§ ASSIGNED TASK 1
In the listing, starting with its first line and going on through the line with "inançsız sallıyorum. Dedim ya suçluyum.", change "Ramadhan" to "Ramadan" and write those lines out again with nothing else altered.

§ SOURCE DOCUMENT
-------

Specifically, when a Suspense fiber's state switches from suspended to
resolved, we schedule an effect on the parent Suspense fiber, rather
than the inner Offscreen fiber. Then in the commit phase, the Suspense
fiber is responsible for committing the visibility effect on Offscreen.

There two main reasons we implemented it this way, neither of which
apply any more:

- The inner Offscreen fiber that wraps around the Suspense children used
  to be conditionally added only when the boundary was in its fallback
  state. So when toggling back to visible, there was no inner fiber to
  handle the visibility effect. This is no longer the case — the
  primary children are always wrapped in an Offscreen fiber.

-------

§ MATERIAL FOR THIS EXERCISE
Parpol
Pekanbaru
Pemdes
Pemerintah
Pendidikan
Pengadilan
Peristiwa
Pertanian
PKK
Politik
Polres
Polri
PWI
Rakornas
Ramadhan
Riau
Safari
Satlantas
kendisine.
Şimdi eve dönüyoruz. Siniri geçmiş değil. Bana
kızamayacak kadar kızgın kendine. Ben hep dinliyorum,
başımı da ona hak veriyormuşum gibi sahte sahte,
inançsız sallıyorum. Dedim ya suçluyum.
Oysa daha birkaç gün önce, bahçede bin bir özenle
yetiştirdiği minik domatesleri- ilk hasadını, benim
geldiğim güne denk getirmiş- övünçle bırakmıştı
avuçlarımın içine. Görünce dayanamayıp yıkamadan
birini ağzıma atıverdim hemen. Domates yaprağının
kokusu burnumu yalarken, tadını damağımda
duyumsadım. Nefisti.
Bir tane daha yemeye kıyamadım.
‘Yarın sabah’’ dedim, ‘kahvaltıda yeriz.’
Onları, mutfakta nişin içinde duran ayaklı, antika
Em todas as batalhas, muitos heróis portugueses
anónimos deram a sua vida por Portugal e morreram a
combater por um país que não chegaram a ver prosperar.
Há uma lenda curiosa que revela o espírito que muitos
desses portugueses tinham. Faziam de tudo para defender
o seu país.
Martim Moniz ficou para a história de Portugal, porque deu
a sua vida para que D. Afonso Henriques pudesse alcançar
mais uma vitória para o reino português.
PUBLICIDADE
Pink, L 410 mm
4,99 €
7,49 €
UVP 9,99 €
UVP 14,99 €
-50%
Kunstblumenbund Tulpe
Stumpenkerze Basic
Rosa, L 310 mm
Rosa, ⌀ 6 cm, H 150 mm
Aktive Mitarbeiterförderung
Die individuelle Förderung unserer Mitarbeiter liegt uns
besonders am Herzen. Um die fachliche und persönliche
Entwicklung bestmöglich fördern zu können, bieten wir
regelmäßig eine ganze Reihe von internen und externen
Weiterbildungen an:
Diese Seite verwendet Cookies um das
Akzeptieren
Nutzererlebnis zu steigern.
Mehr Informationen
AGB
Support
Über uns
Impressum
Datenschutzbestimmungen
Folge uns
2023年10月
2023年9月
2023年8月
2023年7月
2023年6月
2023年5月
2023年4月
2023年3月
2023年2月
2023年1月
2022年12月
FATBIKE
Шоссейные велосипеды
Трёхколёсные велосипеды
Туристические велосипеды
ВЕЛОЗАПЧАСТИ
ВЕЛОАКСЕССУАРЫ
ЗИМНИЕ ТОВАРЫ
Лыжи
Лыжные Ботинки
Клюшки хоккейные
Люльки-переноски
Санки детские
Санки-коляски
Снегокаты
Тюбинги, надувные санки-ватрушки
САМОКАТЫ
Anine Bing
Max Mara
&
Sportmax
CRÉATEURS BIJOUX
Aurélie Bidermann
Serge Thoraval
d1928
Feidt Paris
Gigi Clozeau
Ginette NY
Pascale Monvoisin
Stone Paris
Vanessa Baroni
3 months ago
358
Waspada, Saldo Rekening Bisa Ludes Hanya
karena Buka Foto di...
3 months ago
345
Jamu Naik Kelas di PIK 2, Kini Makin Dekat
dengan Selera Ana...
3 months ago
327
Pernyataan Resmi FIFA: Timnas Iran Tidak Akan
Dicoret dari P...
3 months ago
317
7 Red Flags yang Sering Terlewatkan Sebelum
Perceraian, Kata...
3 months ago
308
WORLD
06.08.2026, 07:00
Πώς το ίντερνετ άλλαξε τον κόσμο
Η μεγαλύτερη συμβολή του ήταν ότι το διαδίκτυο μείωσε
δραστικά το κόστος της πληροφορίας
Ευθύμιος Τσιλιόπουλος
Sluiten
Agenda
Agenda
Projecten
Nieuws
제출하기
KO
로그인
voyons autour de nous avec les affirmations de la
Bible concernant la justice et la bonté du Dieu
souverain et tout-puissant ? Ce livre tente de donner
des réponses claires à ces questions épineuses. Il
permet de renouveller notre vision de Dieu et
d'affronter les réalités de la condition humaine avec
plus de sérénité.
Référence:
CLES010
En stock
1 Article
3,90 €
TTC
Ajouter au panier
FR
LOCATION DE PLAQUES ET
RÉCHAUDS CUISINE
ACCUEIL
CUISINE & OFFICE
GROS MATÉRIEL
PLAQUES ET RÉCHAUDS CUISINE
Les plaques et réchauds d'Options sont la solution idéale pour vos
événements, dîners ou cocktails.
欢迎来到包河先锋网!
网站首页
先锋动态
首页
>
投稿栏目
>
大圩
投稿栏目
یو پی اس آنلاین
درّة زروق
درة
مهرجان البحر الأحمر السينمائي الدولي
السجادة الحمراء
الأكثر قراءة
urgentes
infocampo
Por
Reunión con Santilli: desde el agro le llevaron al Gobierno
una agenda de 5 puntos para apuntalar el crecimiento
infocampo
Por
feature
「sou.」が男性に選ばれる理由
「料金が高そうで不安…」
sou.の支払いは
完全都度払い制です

-------

§ ASSIGNED TASK 2
Carry the note on Suspense and Offscreen fibers forward from where it stops.

§ TASK OUTPUT 1
Parpol
Pekanbaru
Pemdes
Pemerintah
Pendidikan
Pengadilan
Peristiwa
Pertanian
PKK
Politik
Polres
Polri
PWI
Rakornas
Ramadan
Riau
Safari
Satlantas
kendisine.
Şimdi eve dönüyoruz. Siniri geçmiş değil. Bana
kızamayacak kadar kızgın kendine. Ben hep dinliyorum,
başımı da ona hak veriyormuşum gibi sahte sahte,
inançsız sallıyorum. Dedim ya suçluyum.

§ TASK OUTPUT 2
- When the Suspense fiber is in its fallback state, the inner Offscreen
  fiber does not have a complete phase, because we bail out of
  rendering that tree. In the old effects list implementation, that
  meant the Offscreen fiber did not get added to the effect list, so
  it didn't have a commit phase. In the new recursive effects
  implementation, there's no list to maintain. Marking a flag on the
  inner fiber is sufficient to schedule a commit effect.

Given that these are no relevant, I was able to remove a lot of old
code and shift more of the logic out of the Suspense implementation
and into the Offscreen implementation so that it is shared by both.
(Being able to share the implementaiton like this was in fact one of
the reasons we stopped conditionally removing the inner
Offscreen fiber.)

As a bonus, this happens to fix a TODO in the Offscreen implementation
for persistent (Fabric) mode, where newly inserted nodes inside an
already hidden tree must also be hidden. Though we'll still need to
make this work in mutation (DOM) mode, too.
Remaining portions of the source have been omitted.